=== Source extract ===

# getting his first puppy cut



## LoveMaltese6820 (Apr 12, 2004)

Casper hates grooming and loves to play and run around (he's playing right now







), so I'm taking him to get his first puppy cut! 

All that beautiful hair!









What should I tell them I want done? I don't want it to be right on his skin, but not too long either. He doesn't need his nails trimed because we do that. What should I tell them not to do?

I can't decide. Should I leave the hair on his head, so I can put a bow in it, or should I tell them to trim it? Would he look ok with a puppy cut and his hair in a bow?

I was thinking I would just get it done at Petco. We have taken our Golden Retreiver their to be shaved and they did a really good job! Any experiences with Petco?

How often should I take him in to get it cut again?

As you can probably tell, I am a new Maltese mommy. I've only had my little guy for 3 months.


----------



## Brinkley & Neyland's Mom (Jun 14, 2004)

DON"T let them cut his face/ beard off!
That is the only advice I know to tell you...LOL!
I would take a picture of what you would like, if you have one, if not, search online for some malt pics. You will find something that grabs you. I took a picture, but my stupid groomer didn't follow it. Hope you have better luck.
We are starting puppy classes at petsmart this weekend. I was wondering how they did also with grooming. I thought maybe in a few weeks he would be ready for another trim and I might try it out. It is out of our way, almost an hour drive, but every so often won't be so bad to go....if I like them.
Anyway, good luck. New to this also...


----------



## Toby's Mom (May 7, 2004)




----------



## LexiAndNikkisMom (Apr 13, 2004)

I know exactly what you are going through, LoveMaltese6820! I agree with tlunn and Nichole. Find pictures of some puppy cuts you like. I ended up having pictures where I liked the body in this one, but the face in another and the legs in a third. I ended up having Lexi's body cut to 1/2 inch and belly to 3/8. The face the groomer did was very cut the beard was maybe and inch. Lexi does not like bows and all of the hair was not long enough to pull back so I had them cut it short. 

This was at PetSmart and for a full groom it was $35. I asked at PetCo and it would have been like $30-35, but I did not like the groomers there. They were not as friendly as PetSmart. But I lucked out an got a really nice groomer.

I was planning on taking Lexi to the groomer every 2-3 months. But in the 3 weeks after her haircut her hair grew over a inch. I ended up deciding to get a clippers and do it myself. I bought a human hair clippers for $35 and started out doing a little at a time to get her used to it. It might not look the best sometimes but from what I have read a lot of times groomers don't do a good job either. Plus I am saving a fortune! For the price of one haircut at PetSmart I can give Lexi haircuts for the rest of her life. I figure if I had to take her to the groomers once a month I am saving $420 a year minus the cost of grooming supplies. That is $420 I can put towards other stuff for her. :lol:


----------



## Brinkley & Neyland's Mom (Jun 14, 2004)

=== Raw records ===

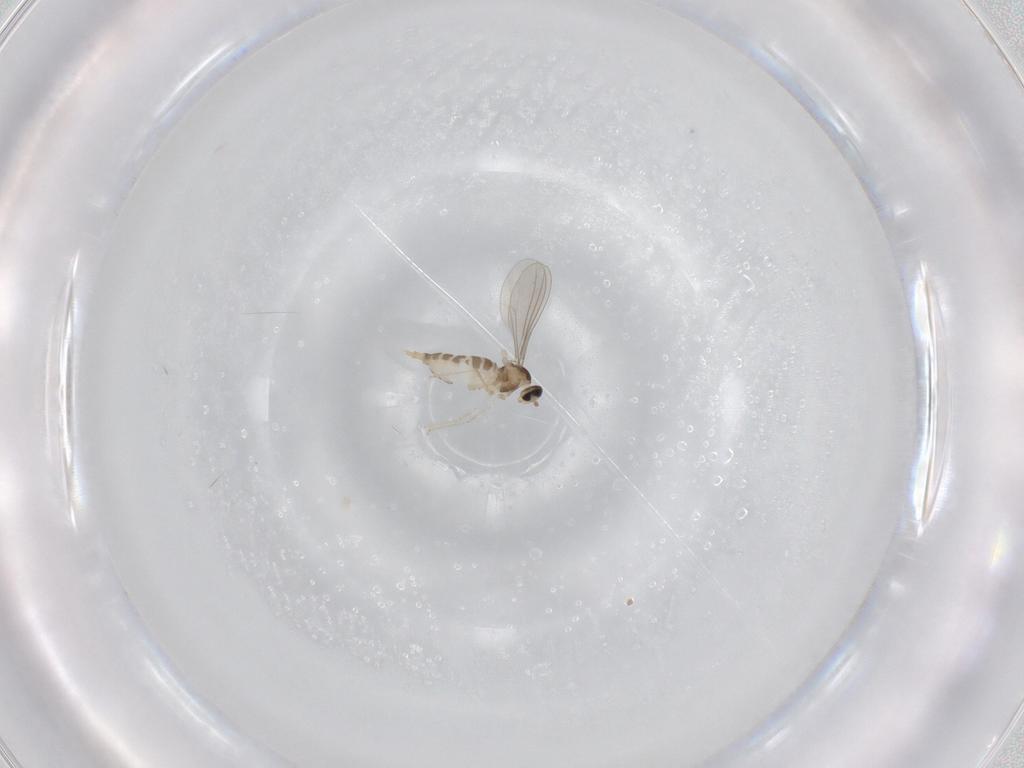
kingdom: Animalia
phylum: Arthropoda
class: Insecta
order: Diptera
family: Cecidomyiidae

===

Objectives:
[a] According to the puppy-cut forum thread, how much did LexiAndNikkisMom pay at PetSmart for a full groom?
[b] Copy a passage from the puppy-cut forum thread word for word, starting with "I can't decide." and going on through "hair in a bow?".
[c] Carry on the puppy-cut forum thread from the point where it stops.

Outputs in order:
[a] $35

[b]
I can't decide. Should I leave the hair on his head, so I can put a bow in it, or should I tell them to trim it? Would he look ok with a puppy cut and his hair in a bow?

[c]
Since the bad first trip to the groomer, and trimming him myself a few times,...I have been doing alot of thinking the last few days, and I agree with Lexi's mom. I may take Brinkley a time or two more here and there to make sure I know better how to do the hard parts...but I like the idea of saving the money too. At least if I mess it up, I only have myself to blame, and haven't wasted the money. I didn't buy human clippers, I bought the pet kind at Walmart. They are Wahl, and are JUST like my human clippers that I cut my husband's hair with. <_< They were about the same price, but had less guard sizes. I used hubby's mustache trimmers for his feet last time...to get inbetween his pads...it seems to work well fo rthat. I also have a little bitty personal shaver that I am going to try for around his eyes and his feet next time. I also have thought I might feel better about doing his booty and little private parts with that. It is smaller and less offensive looking to him. They are also quieter and softer when they trim...maybe he wont be so jumpy. I don't want to make him have a baboon butt, but I also can't wipe him EVERY time he make a potty, so trimming that area is a must. I know with boys especially, it has got to be better to keep their pee pee parts trimmed short too. It just makes me so nervous to trim it...as well as the eyes!


----------



## LoveMaltese6820 (Apr 12, 2004)

Well, he has an appointment Thursday at 10:00. I'm so worried about him already. The lady seemed really nice, and informed.

The first place was more expensive, but I hated it right off. Someone jumped in front of me in line. When I told the owner what I wanted done she said "What's a puppycut?". Nope! I actually liked Petco better, and much cheaper too! There was a Maltese getting groomed in there when I went to make Casper an appointment.


----------



## Toby's Mom (May 7, 2004)




----------



## LoveMaltese6820 (Apr 12, 2004)

He's so adorable! She really helped his tearstains!

He almost has "bangs" before his bow. So cute! It's not quite a puppycut, just a much easier version of his cut to take care of. I can't get used to his feet not having all the hair on them!

When he was finished I took him to see my mom. She said he looked like a little boy going to his first day of kindergarden with a new hairdo. That's true!


----------



## Maxismom (Mar 24, 2004)

i love when they cut maxis beard short and all around his face he has such an adorable face i like seeing it


----------



## Toby's Mom (May 7, 2004)




----------



## LoveMaltese6820 (Apr 12, 2004)

I'm not sure. I'll call today and ask. His tearstains used to be a dark brown with no crusty stuff, and now they're a lot lighter. Looks good!


----------



## puppy*luv (Apr 8, 2004)

LoveMaltese~ Please post pics of Casper's new do!


----------



## LoveMaltese6820 (Apr 12, 2004)

I uploaded the pics. from a different computer onto a C.D., but can't figure out how to upload them because this is a different computer than the one I normally use. I'll ask today.

She washed his tearstains with puppy shampoo and put peroxide on them. I did it again yesterday and they look even better today! Now the hair that's growing in is white!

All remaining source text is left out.